*Actions to take*.
**A)** Transcribe the part of the article on South Africa's energy supply that runs from "Big business and" down to "for competitive advantage.".
**B)** Answer these questions from the article on South Africa's energy supply:
(i) In what year did load shedding first occur?
(ii) Krishna Pillay is director at which firm?
(iii) How do the tariffs of most recent renewable energy projects compare with current Eskom tariffs?

*Page*.

╔══

As the cost of South Africa’s unreliable power supply continues to increase at rates much higher than inflation, it has created a drive for transitioning to more reliable, lower cost/predictable renewable energy. However, given South Africa’s vast renewable energy resource, the question remains: why is the uptake in renewable energy and renewable energy penetration levels lagging behind global achievements?

By Krishna Pillay, Director at Cresco Advisory

South Africa’s energy obstacles

South Africa is impacted by leaderless change in the energy sector, driven by business needs that receive almost no support from government. The big gap between supply and demand is heading towards an uncertain and sometimes unstable equilibrium limited only by an inflexible policy regime. It has been 15 years since the first instances of load shedding in 2008, yet the situation is worsening.

As a country, we are seeing the electricity supply shortage due to insufficient available capacity brought about by various inadequacies of the past decade, now manifesting in load shedding. This is largely as a result of a lack of investment in new generation capacity and transmission capacity, and a lack of life cycle planning around long-term maintenance interventions in electricity generation and supply infrastructure. There is also the issue of poor generation operating performance. Eskom, with an installed base load capacity of 45 947MW cannot meet summer demand which averages at about 30 000MW.

Overcoming challenges to enable a transition to renewable energy

Big business and energy intensive users are increasingly recognising that if they do not address the supply side, there is a real possibility that it could be detrimental to their very existence. Major energy consumers in the region need to get on board with developing and implementing long term energy strategies that ensure sustainable, reliable, cost-effective solutions to energy supply. In fact, most recent renewable energy projects are already coming in at tariffs lower than current Eskom tariffs, even at a relatively small scale. This is driving organisations to therefore make investments for competitive advantage.

╚══

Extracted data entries
╔══

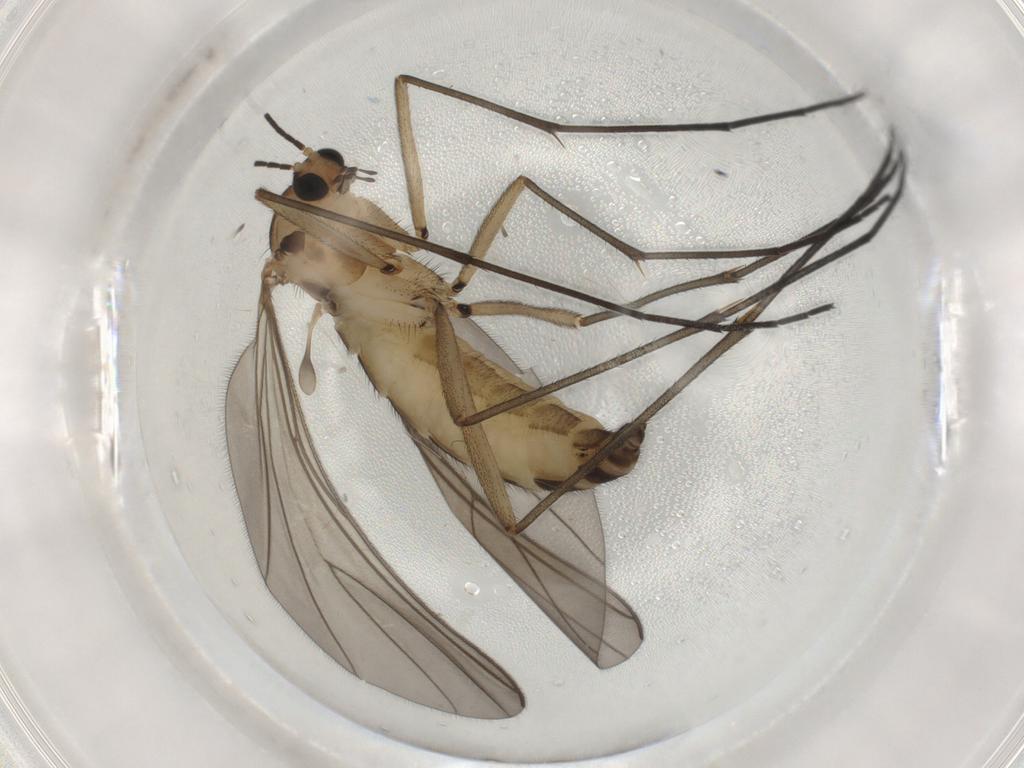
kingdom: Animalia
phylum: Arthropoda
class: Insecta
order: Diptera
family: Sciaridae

╚══
╔══

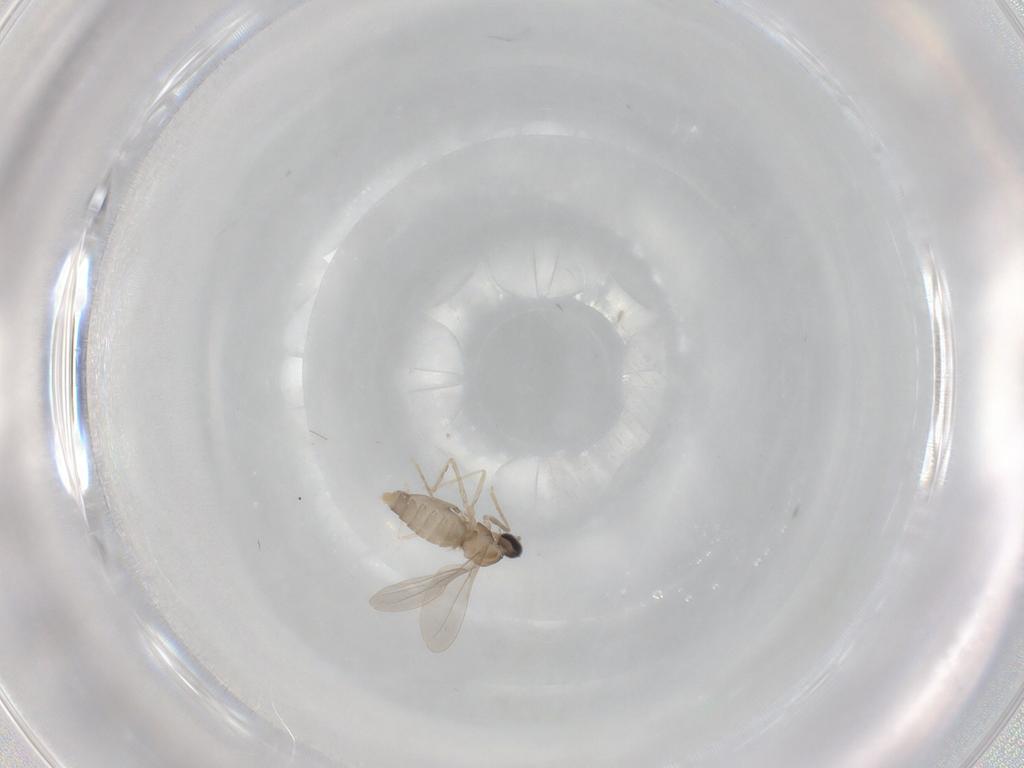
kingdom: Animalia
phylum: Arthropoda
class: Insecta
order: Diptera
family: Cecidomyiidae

╚══

*Responses per task*.
**A)**
Big business and energy intensive users are increasingly recognising that if they do not address the supply side, there is a real possibility that it could be detrimental to their very existence. Major energy consumers in the region need to get on board with developing and implementing long term energy strategies that ensure sustainable, reliable, cost-effective solutions to energy supply. In fact, most recent renewable energy projects are already coming in at tariffs lower than current Eskom tariffs, even at a relatively small scale. This is driving organisations to therefore make investments for competitive advantage.

**B)**
(i) 2008
(ii) Cresco Advisory
(iii) They are lower than current Eskom tariffs, even at a relatively small scale.